_Trecho da página_
────
Oscar Cabral | SUPERAÇÃO |
Uma das imagens mais marcantes da Olimpíada de Pequim foi a do ginasta Diego Hypolito despencando no chão na final da prova de solo. Diego era o retrato da incredulidade. Era mesmo espantoso. O movimento que o derrubou era de dificuldade média e uma especialidade sua desde os 12 anos de idade. Perdeu a medalha de ouro, sendo o favorito ao pódio. O pior veio depois. Com a fama de ter "amarelado" na final, sumiram os cinco patrocínios individuais que tinha – somavam cerca de 40 000 reais por mês – e ele chegou a cogitar abandonar o esporte. Um ano e meio depois, Diego se reergueu. Em 2009, viveu o melhor ano de sua carreira. Ganhou sete medalhas de ouro e duas de prata na Copa do Mundo. Foi pela quarta vez o melhor do mundo no solo, sua especialidade. Terminou como dono das três melhores notas da modalidade. E ainda vai se mudar com a família para uma cobertura de sete quartos num condomínio de luxo na Barra da Tijuca. No Ginásio do Flamengo, onde treina, Diego falou ao repórter Ronaldo Soares. Seguem-se os principais trechos da entrevista.
O TRAUMA
Se eu perdesse sem cair, ficaria triste. Mas aceitaria, porque alguém teria sido melhor do que eu. O problema é que eu caí. Perdi para o meu tombo. É a cena mais ridícula que tenho na memória. Fiquei envergonhado depois. Eu tinha vergonha porque sabia que todo mundo acreditava demais em mim. São raros os atletas que têm chance de medalha numa Olimpíada. Eu sabia que todo mundo esperava aquilo, a minha medalha. Mas eu não perdi por ter sentido a pressão. Porque na realidade eu gosto de ser cobrado, gosto de plateia, gosto de mostrar meu trabalho. Pode haver 15 000, 20 000 pessoas, se tiver gente para assistir, eu vou querer mostrar meu trabalho.
────
_Dados fornecidos_
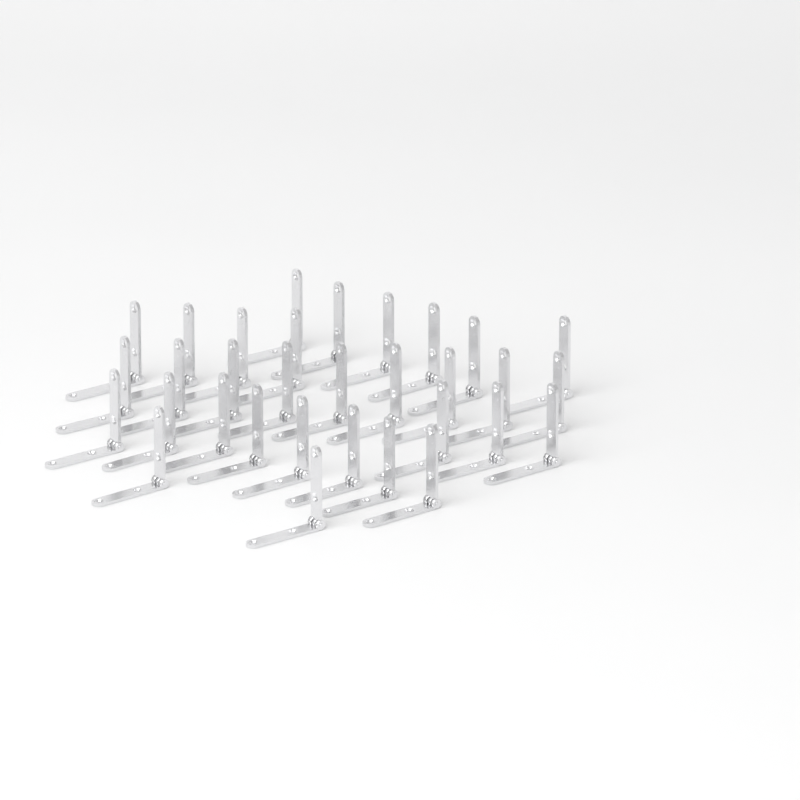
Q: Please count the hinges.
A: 32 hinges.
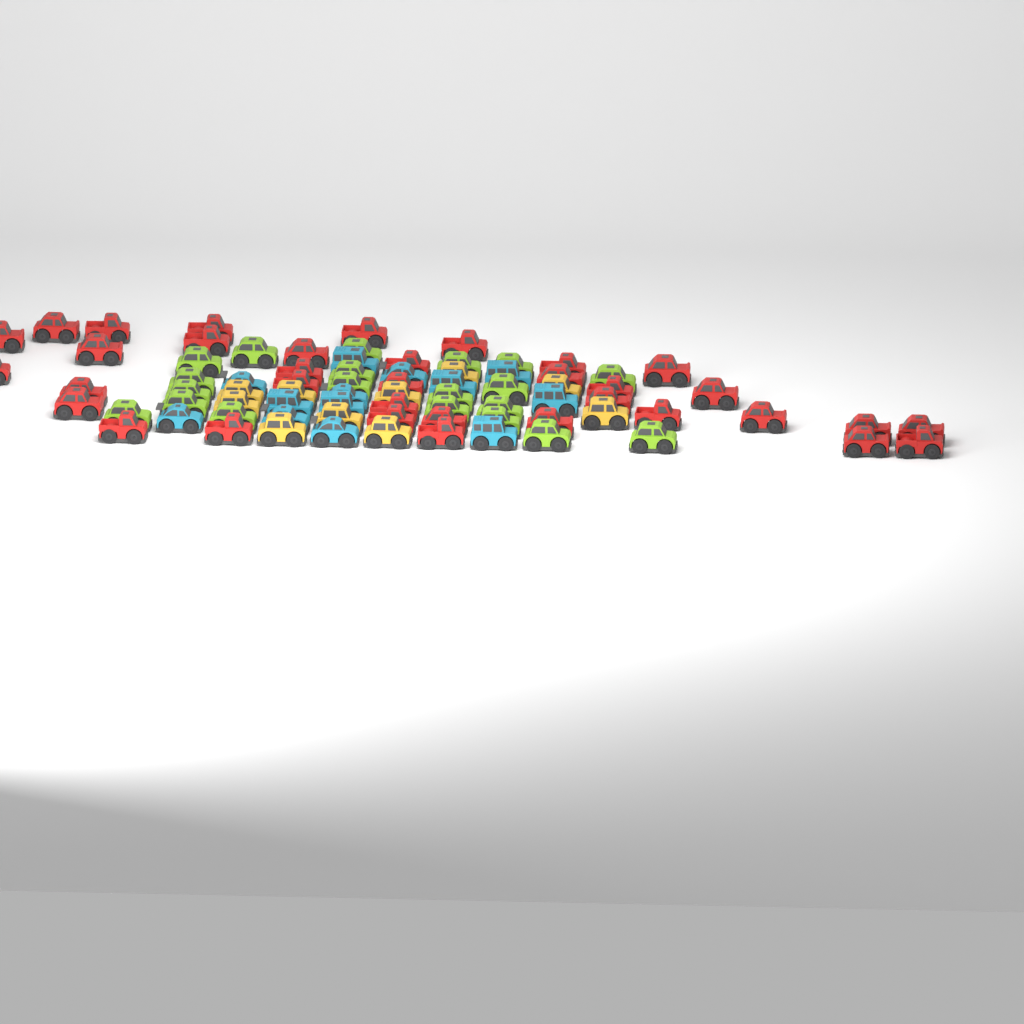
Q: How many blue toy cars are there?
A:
────
_O que fazer_
Copie na íntegra o trecho da página sobre Diego Hypolito, sem mudar nenhuma palavra nem sinal.

_Resposta escrita_
Oscar Cabral | SUPERAÇÃO |
Uma das imagens mais marcantes da Olimpíada de Pequim foi a do ginasta Diego Hypolito despencando no chão na final da prova de solo. Diego era o retrato da incredulidade. Era mesmo espantoso. O movimento que o derrubou era de dificuldade média e uma especialidade sua desde os 12 anos de idade. Perdeu a medalha de ouro, sendo o favorito ao pódio. O pior veio depois. Com a fama de ter "amarelado" na final, sumiram os cinco patrocínios individuais que tinha – somavam cerca de 40 000 reais por mês – e ele chegou a cogitar abandonar o esporte. Um ano e meio depois, Diego se reergueu. Em 2009, viveu o melhor ano de sua carreira. Ganhou sete medalhas de ouro e duas de prata na Copa do Mundo. Foi pela quarta vez o melhor do mundo no solo, sua especialidade. Terminou como dono das três melhores notas da modalidade. E ainda vai se mudar com a família para uma cobertura de sete quartos num condomínio de luxo na Barra da Tijuca. No Ginásio do Flamengo, onde treina, Diego falou ao repórter Ronaldo Soares. Seguem-se os principais trechos da entrevista.
O TRAUMA
Se eu perdesse sem cair, ficaria triste. Mas aceitaria, porque alguém teria sido melhor do que eu. O problema é que eu caí. Perdi para o meu tombo. É a cena mais ridícula que tenho na memória. Fiquei envergonhado depois. Eu tinha vergonha porque sabia que todo mundo acreditava demais em mim. São raros os atletas que têm chance de medalha numa Olimpíada. Eu sabia que todo mundo esperava aquilo, a minha medalha. Mas eu não perdi por ter sentido a pressão. Porque na realidade eu gosto de ser cobrado, gosto de plateia, gosto de mostrar meu trabalho. Pode haver 15 000, 20 000 pessoas, se tiver gente para assistir, eu vou querer mostrar meu trabalho.